PROBLEM STATEMENT:
Copy out the lines that follow with every "reviews" changed to "ratings" and nothing else altered. Leave the pictures out of your answer.

RECORDS SUPPLIED:
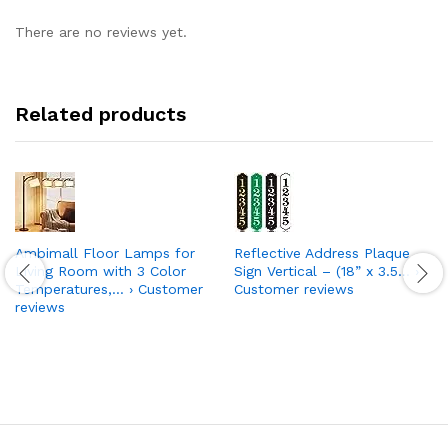
There are no reviews yet.
Related products
Ambimall Floor Lamps for
Reflective Address Plaque
Living Room with 3 Color
Sign Vertical – (18” x 3.5… ›
Temperatures,… › Customer
Customer reviews
reviews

SOLUTION TO THIS PROBLEM:
There are no ratings yet.
Related products
Ambimall Floor Lamps for
Reflective Address Plaque
Living Room with 3 Color
Sign Vertical – (18” x 3.5… ›
Temperatures,… › Customer
Customer ratings
ratings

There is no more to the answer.